6. It is said that the turtle-dove, once separated from her mate, does not contract a new union, but remains in widowhood, in remembrance of her first alliance. [1668] Listen, O women! What veneration for widowhood, even in these creatures devoid of reason, how they prefer it to an unbecoming multiplicity of marriages. The eagle shows the greatest injustice in the education which she gives to her young. When she has hatched two little ones, she throws one on the ground, thrusting it out with blows from her wings, and only acknowledges the remaining one. It is the difficulty of finding food which has made her repulse the offspring she has brought forth. But the osprey, it is said, will not allow it to perish, she carries it away and brings it up with her young ones. [1669] Such are parents who, under the plea of poverty, expose their children; such are again those who, in the distribution of their inheritance, make unequal divisions. Since they have given existence equally to each of their children, it is just that they should equally and without preference furnish them with the means of livelihood. Beware of imitating the cruelty of birds with hooked talons. When they see their young are from henceforth capable of encountering the air in their flight, they throw them out of the nest, striking them and pushing them with their wings, and do not take the least care of them. The love of the crow for its young is laudable! When they begin to fly, she follows them, gives them food, and for a very long time provides for their nourishment. Many birds have no need of union with males to conceive. But their eggs are unfruitful, except those of vultures, who more often, it is said, bring forth without coupling: [1670] and this although they have a very long life, which often reaches its hundredth year. Note and retain, I pray you, this point in the history of birds; and if ever you see any one laugh at our mystery, as if it were impossible and contrary to nature that a virgin should become a mother without losing the purity of her virginity, bethink you that He who would save the faithful by the foolishness of preaching, has given us beforehand in nature a thousand reasons for believing in the marvellous. [1671]

[1668] Arist., H.A. ix. 7.

[1669] Ar. vi. 6 and ix. 34. "Melanaetos...sola aquilarum foetus suos alit; ceterae...fugant." Plin. x. 3. "Pariunt ova terna: excludunt pullos binos: visi sunt et tres aliquando." id. 4, following Musaeus (apud Plutarch, In Mario, p. 426). hos tria men tiktei, duo d' eklepei, hen d' alegizei. On the osprey, see Arist., H.A. ix. 44 and Pliny loc. "Sed ejectos ab his cognatum genus ossifragi excipiunt, et educant cum suis."
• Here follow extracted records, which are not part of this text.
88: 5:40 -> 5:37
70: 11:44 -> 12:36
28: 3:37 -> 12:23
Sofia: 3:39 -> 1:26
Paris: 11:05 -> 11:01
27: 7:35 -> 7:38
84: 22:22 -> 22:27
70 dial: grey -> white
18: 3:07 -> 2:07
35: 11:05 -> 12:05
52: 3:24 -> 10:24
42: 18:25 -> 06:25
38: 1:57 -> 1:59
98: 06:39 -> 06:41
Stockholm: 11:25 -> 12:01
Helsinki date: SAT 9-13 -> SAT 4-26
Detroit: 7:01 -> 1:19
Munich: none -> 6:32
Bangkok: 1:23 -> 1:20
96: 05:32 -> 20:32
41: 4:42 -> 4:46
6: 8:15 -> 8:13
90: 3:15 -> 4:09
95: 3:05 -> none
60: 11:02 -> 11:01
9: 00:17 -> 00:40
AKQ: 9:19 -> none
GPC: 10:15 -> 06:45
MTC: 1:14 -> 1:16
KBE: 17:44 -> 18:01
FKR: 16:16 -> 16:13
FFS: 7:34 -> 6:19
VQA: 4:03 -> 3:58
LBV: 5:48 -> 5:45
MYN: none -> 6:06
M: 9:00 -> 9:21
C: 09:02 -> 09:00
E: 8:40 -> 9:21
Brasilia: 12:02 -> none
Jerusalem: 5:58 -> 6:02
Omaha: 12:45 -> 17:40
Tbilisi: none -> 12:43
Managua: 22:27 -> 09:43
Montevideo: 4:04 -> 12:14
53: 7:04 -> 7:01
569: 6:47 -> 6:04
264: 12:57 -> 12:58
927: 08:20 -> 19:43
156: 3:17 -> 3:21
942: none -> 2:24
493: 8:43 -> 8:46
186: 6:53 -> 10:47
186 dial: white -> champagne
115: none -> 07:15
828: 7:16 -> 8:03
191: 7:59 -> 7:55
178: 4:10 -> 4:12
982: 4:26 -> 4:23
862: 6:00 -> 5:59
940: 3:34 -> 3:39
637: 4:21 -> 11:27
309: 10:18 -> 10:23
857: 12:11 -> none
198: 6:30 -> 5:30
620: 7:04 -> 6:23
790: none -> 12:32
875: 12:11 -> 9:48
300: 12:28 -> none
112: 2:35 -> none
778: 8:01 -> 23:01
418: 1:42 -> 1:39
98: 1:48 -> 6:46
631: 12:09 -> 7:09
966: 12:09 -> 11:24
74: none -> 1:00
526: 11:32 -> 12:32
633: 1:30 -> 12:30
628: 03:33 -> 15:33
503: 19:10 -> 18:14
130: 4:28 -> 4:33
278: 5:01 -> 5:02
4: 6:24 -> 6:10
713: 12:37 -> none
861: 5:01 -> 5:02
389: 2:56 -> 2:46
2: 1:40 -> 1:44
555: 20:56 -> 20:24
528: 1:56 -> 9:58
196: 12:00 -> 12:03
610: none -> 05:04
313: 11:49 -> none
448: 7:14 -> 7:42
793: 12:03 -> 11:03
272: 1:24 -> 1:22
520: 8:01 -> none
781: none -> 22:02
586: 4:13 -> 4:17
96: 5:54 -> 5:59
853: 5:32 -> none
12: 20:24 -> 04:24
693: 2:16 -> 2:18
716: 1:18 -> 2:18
[1670] Arist., Hist. An. vi. 6 and ix. 15. So Pliny x. vii. "Nidos nemo attigit: ideo etiam fuere qui putarent illos ex adverso orbe advolare, nidificant enim in excelsissimis rupibus." cf. also AElian, ii. 46: gupa de arrena ou phasi gignesthai pote alla theleias hapasas.

[1671] This analogy is repeated almost in identical words in Basil's Hom. xxii. De Providentia. cf. also his Com. on Isaiah. St. Ambrose repeats the illustration (Hex. v. 20). The analogy, even if the facts were true, would be false and misleading. But it is curious to note that were any modern divine desirous of here following in Basil's track, he might find the alleged facts in the latest modern science,--e.g. in the so-called Parthenogenesis, or virginal reproduction, among insects, as said to be demonstrated by Siebold. Haeckel (Hist. of Creation, Lankester's ed. ii. p. 198) represents sexual reproduction as quite a recent development of non-sexual reproduction.